The use of force against the people did not succeed in East Pakistan and led to tragic consequences. How can it succeed in Balochistan? Why use force to resolve what is essentially a political problem? That is what happened to us in East Pakistan. Why repeat the same mistakes in Balochistan?
We lost our independence and sovereignty on General Musharraf’s watch when he capitulated, said yes to all the seven demands presented to him, as an ultimatum, by Colin Powell, the then US secretary of state. No self-respecting, sovereign of an independent country, no matter how small or weak, could have accepted such humiliating demands with such alacrity. General Musharraf executed a U-turn, disowned the Taliban and promised “unstinted” cooperation to President Bush in his war against Afghanistan.
Pakistan joined the “coalition of the coerced”. There were no cheering crowds in the streets of Pakistan to applaud Musharraf’s decision to facilitate American bombing of Afghanistan from US bases on Pakistan soil. Musharraf had to choose between saying no to the American diktat and shame. He chose the latter and opted for collaboration. Thus began Pakistan’s slide into disaster.

_Task description_. According to the passage on Musharraf and Pakistan, who presented the seven demands to General Musharraf as an ultimatum?

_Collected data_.
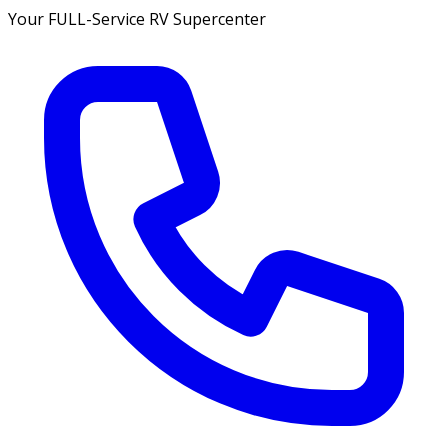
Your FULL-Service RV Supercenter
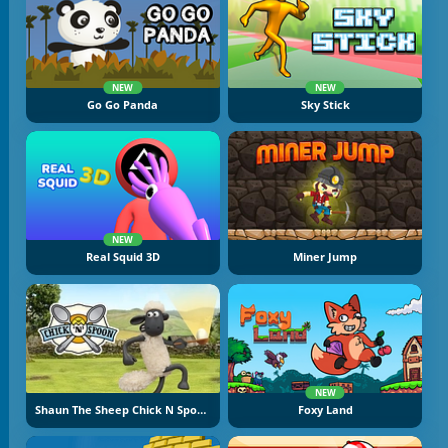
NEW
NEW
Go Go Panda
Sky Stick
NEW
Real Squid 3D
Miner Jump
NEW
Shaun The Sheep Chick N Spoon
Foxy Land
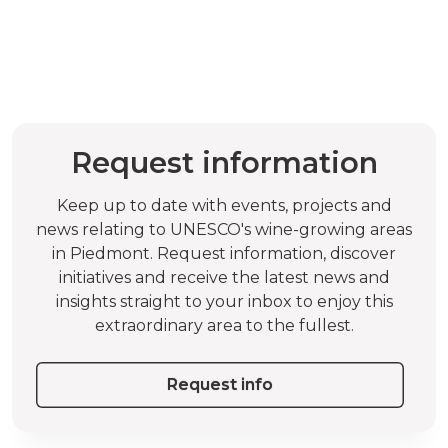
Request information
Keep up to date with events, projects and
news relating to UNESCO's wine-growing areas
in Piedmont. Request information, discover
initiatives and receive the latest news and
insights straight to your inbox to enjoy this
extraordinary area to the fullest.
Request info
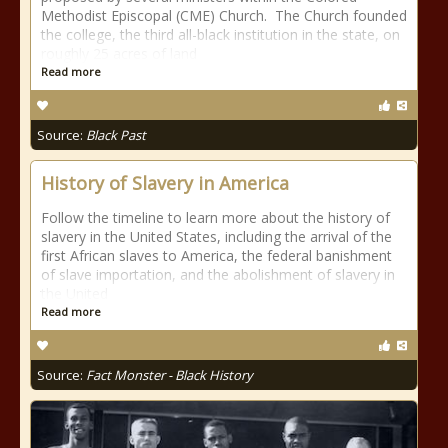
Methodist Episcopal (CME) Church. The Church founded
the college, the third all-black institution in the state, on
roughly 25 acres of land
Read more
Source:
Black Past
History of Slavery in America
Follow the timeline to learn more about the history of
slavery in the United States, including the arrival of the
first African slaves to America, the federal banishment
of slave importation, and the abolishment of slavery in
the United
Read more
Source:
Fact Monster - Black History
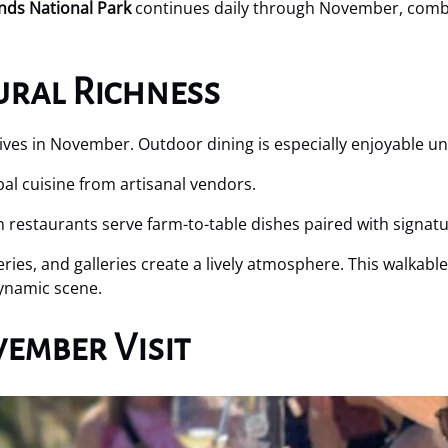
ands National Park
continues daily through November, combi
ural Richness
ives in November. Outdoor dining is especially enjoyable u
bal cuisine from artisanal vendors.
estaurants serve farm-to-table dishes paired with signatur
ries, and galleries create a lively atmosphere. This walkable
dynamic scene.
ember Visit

==

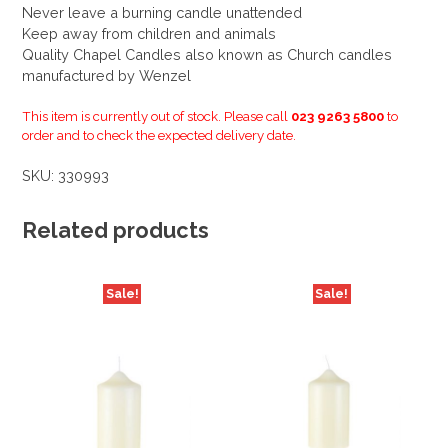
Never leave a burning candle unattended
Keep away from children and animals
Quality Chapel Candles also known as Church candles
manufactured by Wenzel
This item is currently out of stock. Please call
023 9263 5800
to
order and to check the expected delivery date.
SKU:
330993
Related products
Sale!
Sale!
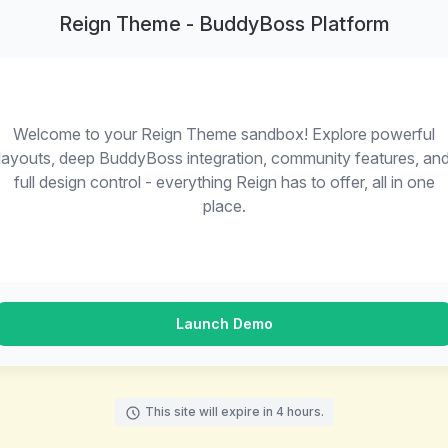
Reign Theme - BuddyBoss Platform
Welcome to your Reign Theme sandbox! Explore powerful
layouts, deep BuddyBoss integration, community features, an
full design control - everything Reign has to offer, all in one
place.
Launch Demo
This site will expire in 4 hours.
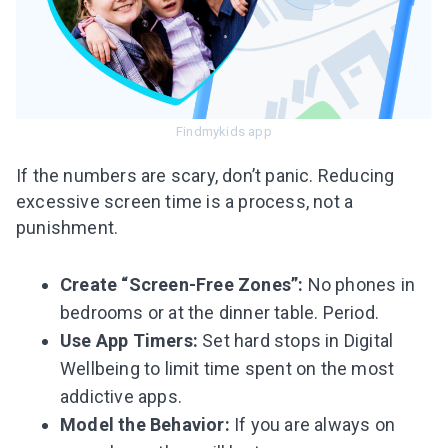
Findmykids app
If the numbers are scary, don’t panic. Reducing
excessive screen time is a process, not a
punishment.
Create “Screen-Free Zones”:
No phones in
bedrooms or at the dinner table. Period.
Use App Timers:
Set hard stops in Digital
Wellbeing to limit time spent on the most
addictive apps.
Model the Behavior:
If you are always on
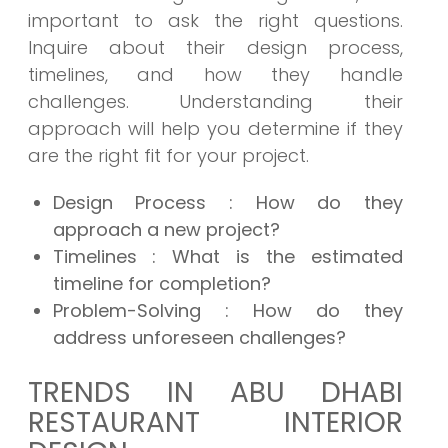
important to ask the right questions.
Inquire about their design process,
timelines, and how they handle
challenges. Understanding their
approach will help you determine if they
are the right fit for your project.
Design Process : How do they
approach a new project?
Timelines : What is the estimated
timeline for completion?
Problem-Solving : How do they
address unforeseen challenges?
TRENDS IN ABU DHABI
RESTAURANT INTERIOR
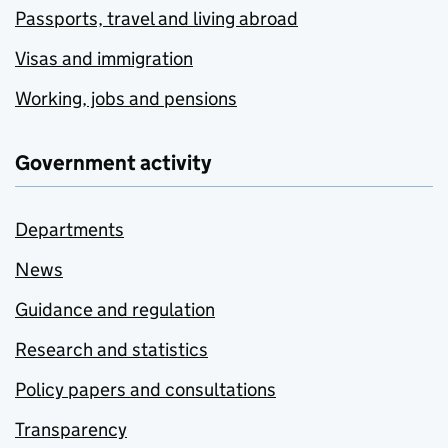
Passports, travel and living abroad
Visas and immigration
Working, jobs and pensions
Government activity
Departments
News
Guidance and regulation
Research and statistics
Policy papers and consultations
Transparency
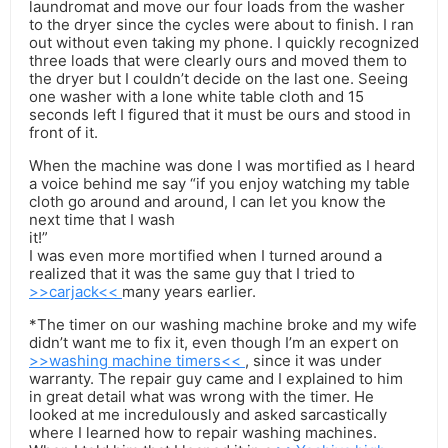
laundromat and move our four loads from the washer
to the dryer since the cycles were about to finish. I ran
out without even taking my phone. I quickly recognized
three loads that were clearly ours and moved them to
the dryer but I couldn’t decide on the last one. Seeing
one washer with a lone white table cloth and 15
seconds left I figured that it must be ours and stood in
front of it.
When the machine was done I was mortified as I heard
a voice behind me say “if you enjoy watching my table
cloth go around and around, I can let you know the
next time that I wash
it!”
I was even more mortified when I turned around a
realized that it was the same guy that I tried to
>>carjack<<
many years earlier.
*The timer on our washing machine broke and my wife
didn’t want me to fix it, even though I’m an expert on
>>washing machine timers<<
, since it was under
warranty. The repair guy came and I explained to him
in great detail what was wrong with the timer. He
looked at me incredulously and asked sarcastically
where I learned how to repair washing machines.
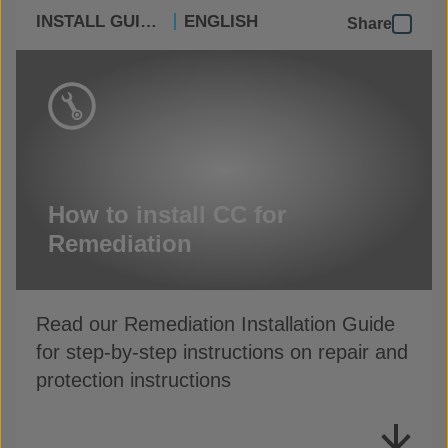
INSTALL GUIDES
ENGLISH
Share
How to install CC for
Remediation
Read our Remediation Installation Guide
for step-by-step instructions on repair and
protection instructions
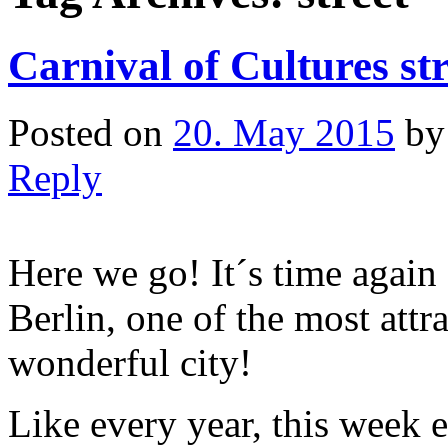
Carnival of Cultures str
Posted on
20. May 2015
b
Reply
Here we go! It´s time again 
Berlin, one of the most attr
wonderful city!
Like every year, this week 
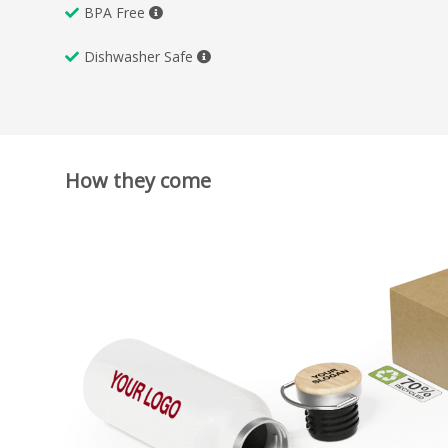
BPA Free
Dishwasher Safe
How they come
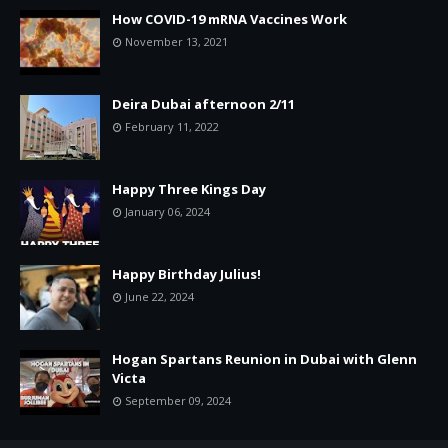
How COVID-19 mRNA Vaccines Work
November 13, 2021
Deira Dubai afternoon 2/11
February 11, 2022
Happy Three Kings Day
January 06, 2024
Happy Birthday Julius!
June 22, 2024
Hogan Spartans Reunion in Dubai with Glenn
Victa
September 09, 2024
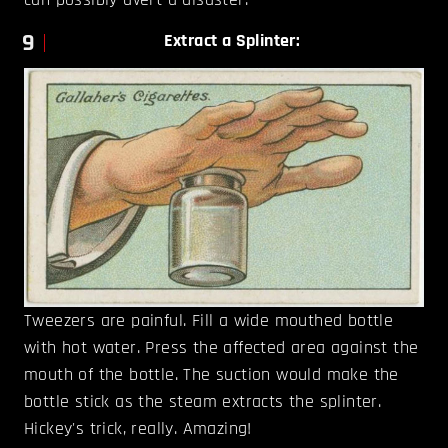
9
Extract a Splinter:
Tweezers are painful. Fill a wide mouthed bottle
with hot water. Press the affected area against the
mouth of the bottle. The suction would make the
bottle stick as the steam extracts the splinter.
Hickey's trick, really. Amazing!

--

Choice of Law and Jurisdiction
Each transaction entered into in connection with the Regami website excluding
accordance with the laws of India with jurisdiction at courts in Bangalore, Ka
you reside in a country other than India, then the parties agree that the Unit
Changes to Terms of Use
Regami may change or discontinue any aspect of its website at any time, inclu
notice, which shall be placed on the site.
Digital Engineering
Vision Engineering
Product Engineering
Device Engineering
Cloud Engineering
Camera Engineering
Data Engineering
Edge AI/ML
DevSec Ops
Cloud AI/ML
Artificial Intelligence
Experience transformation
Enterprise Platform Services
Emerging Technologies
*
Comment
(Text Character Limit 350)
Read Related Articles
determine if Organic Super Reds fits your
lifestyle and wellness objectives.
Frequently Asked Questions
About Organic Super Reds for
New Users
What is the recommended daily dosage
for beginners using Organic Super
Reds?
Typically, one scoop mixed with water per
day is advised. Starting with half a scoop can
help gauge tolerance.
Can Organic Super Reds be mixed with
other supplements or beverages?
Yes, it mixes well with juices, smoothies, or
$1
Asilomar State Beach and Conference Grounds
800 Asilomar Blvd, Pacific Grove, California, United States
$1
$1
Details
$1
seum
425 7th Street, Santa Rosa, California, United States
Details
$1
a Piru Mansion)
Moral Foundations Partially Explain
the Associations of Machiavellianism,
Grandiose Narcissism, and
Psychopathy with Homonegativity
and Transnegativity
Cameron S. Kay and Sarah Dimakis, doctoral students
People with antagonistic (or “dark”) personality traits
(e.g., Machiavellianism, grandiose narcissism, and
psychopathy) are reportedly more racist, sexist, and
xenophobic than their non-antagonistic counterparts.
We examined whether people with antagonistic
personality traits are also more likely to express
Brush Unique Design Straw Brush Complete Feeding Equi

_Your solution_. Colin Powell, the then US secretary of state.